6月に再会して、以降何度か会ってはいるけれど、大学が夏休み期間の玲が訪ねてくるだけで、遥人自身は仕事があったから東京へは出ていなかった。
思えば、学生だった時代から、玲の住んでいたマンションはどれも豪華で立派だったから、今更そこまで驚くことはないけれど、それでも綺麗で広い室内に遥人は萎縮してしまう。
「そこ、座って」
「あの、荷物をありがとう」
「気にしないでいい」
指し示された大きなソファーへと浅く座った遥人の脇に、玲がデイパックを置く。
そのまま遥人の足元へ……玲がいきなり膝をついたから、何事かと驚いた遥人は立ち上がろうとしたけれど、彼の発した一言によってその動きをピタリと止めた。
「怖い?」
「怖くはないけど、緊張……してる」
本当は、全く怖くないかといったら嘘になる。

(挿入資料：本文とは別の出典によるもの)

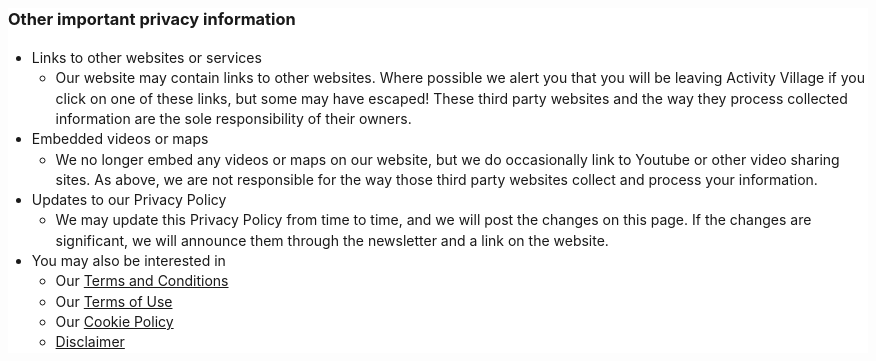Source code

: ### Other important privacy information

  * Links to other websites or services 
    * Our website may contain links to other websites. Where possible we alert you that you will be leaving Activity Village if you click on one of these links, but some may have escaped! These third party websites and the way they process collected information are the sole responsibility of their owners.
  * Embedded videos or maps 
    * We no longer embed any videos or maps on our website, but we do occasionally link to Youtube or other video sharing sites. As above, we are not responsible for the way those third party websites collect and process your information.
  * Updates to our Privacy Policy 
    * We may update this Privacy Policy from time to time, and we will post the changes on this page. If the changes are significant, we will announce them through the newsletter and a link on the website.
  * You may also be interested in 
    * Our [Terms and Conditions](https://web.archive.org/terms-and-conditions)
    * Our [Terms of Use](https://web.archive.org/terms-of-use)
    * Our [Cookie Policy](https://web.archive.org/cookie-policy)
    * [Disclaimer](https://web.archive.org/disclaimer)


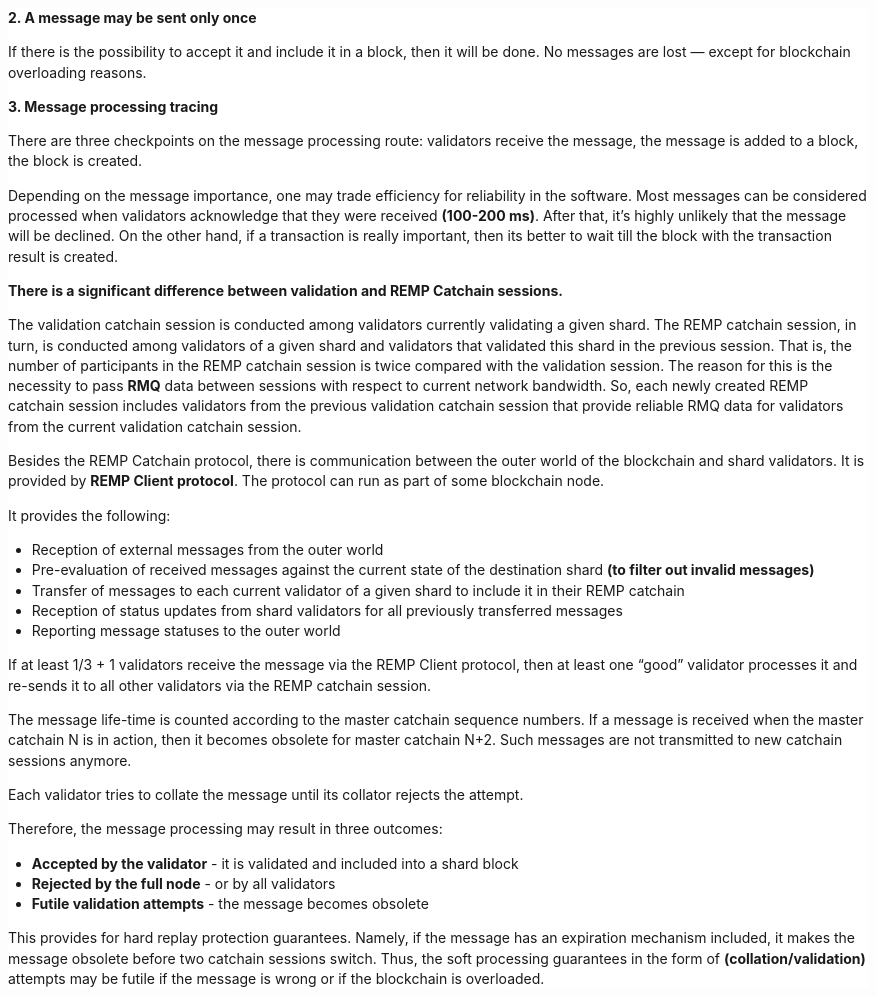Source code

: **2. A message may be sent only once**

If there is the possibility to accept it and include it in a block, then it will be done. No messages are lost — except for blockchain overloading reasons.

**3. Message processing tracing**

There are three checkpoints on the message processing route: validators receive the message, the message is added to a block, the block is created.  

Depending on the message importance, one may trade efficiency for reliability in the software. Most messages can be considered processed when validators acknowledge that they were received **(100-200 ms)**. After that, it’s highly unlikely that the message will be declined. On the other hand, if a transaction is really important, then its better to wait till the block with the transaction result is created.

**There is a significant difference between validation and REMP Catchain sessions.**

The validation catchain session is conducted among validators currently validating a given shard. The REMP catchain session, in turn, is conducted among validators of a given shard and validators that validated this shard in the previous session. That is, the number of participants in the REMP catchain session is twice compared with the validation session. The reason for this is the necessity to pass **RMQ** data between sessions with respect to current network bandwidth. So, each newly created REMP catchain session includes validators from the previous validation catchain session that provide reliable RMQ data for validators from the current validation catchain session.

Besides the REMP Catchain protocol, there is communication between the outer world of the blockchain and shard validators. It is provided by **REMP Client protocol**. The protocol can run as part of some blockchain node. 

It provides the following:
- Reception of external messages from the outer world
- Pre-evaluation of received messages against the current state of the destination shard **(to filter out invalid messages)**
- Transfer of messages to each current validator of a given shard to include it in their REMP catchain
- Reception of status updates from shard validators for all previously transferred messages
- Reporting message statuses to the outer world

If at least 1/3 + 1 validators receive the message via the REMP Client protocol, then at least one “good” validator processes it and re-sends it to all other validators via the REMP catchain session.

The message life-time is counted according to the master catchain sequence numbers. If a message is received when the master catchain N is in action, then it becomes obsolete for master catchain N+2. Such messages are not transmitted to new catchain sessions anymore.

Each validator tries to collate the message until its collator rejects the attempt.

Therefore, the message processing may result in three outcomes:
- **Accepted by the validator** - it is validated and included into a shard block
- **Rejected by the full node** - or by all validators 
- **Futile validation attempts** - the message becomes obsolete 

This provides for hard replay protection guarantees. Namely, if the message has an expiration mechanism included, it makes the message obsolete before two catchain sessions switch. Thus, the soft processing guarantees in the form of **(collation/validation)** attempts may be futile if the message is wrong or if the blockchain is overloaded.
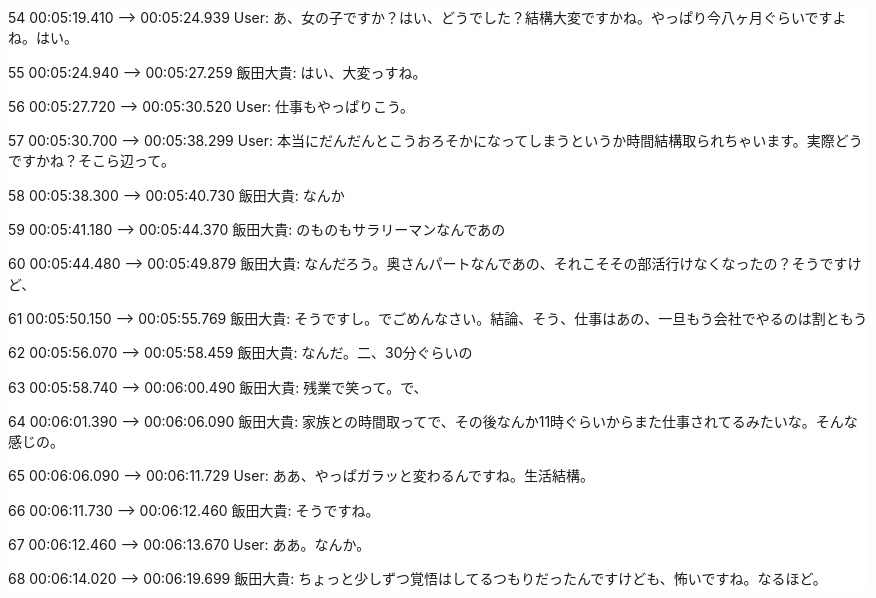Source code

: 54
00:05:19.410 --> 00:05:24.939
User: あ、女の子ですか？はい、どうでした？結構大変ですかね。やっぱり今八ヶ月ぐらいですよね。はい。

55
00:05:24.940 --> 00:05:27.259
飯田大貴: はい、大変っすね。

56
00:05:27.720 --> 00:05:30.520
User: 仕事もやっぱりこう。

57
00:05:30.700 --> 00:05:38.299
User: 本当にだんだんとこうおろそかになってしまうというか時間結構取られちゃいます。実際どうですかね？そこら辺って。

58
00:05:38.300 --> 00:05:40.730
飯田大貴: なんか

59
00:05:41.180 --> 00:05:44.370
飯田大貴: のものもサラリーマンなんであの

60
00:05:44.480 --> 00:05:49.879
飯田大貴: なんだろう。奥さんパートなんであの、それこそその部活行けなくなったの？そうですけど、

61
00:05:50.150 --> 00:05:55.769
飯田大貴: そうですし。でごめんなさい。結論、そう、仕事はあの、一旦もう会社でやるのは割ともう

62
00:05:56.070 --> 00:05:58.459
飯田大貴: なんだ。二、30分ぐらいの

63
00:05:58.740 --> 00:06:00.490
飯田大貴: 残業で笑って。で、

64
00:06:01.390 --> 00:06:06.090
飯田大貴: 家族との時間取ってで、その後なんか11時ぐらいからまた仕事されてるみたいな。そんな感じの。

65
00:06:06.090 --> 00:06:11.729
User: ああ、やっぱガラッと変わるんですね。生活結構。

66
00:06:11.730 --> 00:06:12.460
飯田大貴: そうですね。

67
00:06:12.460 --> 00:06:13.670
User: ああ。なんか。

68
00:06:14.020 --> 00:06:19.699
飯田大貴: ちょっと少しずつ覚悟はしてるつもりだったんですけども、怖いですね。なるほど。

けれど、緊張の方が遙かに心の大きな部分を占めているから、遥人はそう玲へと告げた。
6月に再会して以降、玲は3度、遥人の住む街へと来た。しかし、いつもその日に帰っていたからアパートへは招いていない。
会うのはいつも数時間で、昼食を一緒に食べたり映画を見たりはしたけれど、こうして二人で部屋にいるような状況は、その間ただの一度もなかった。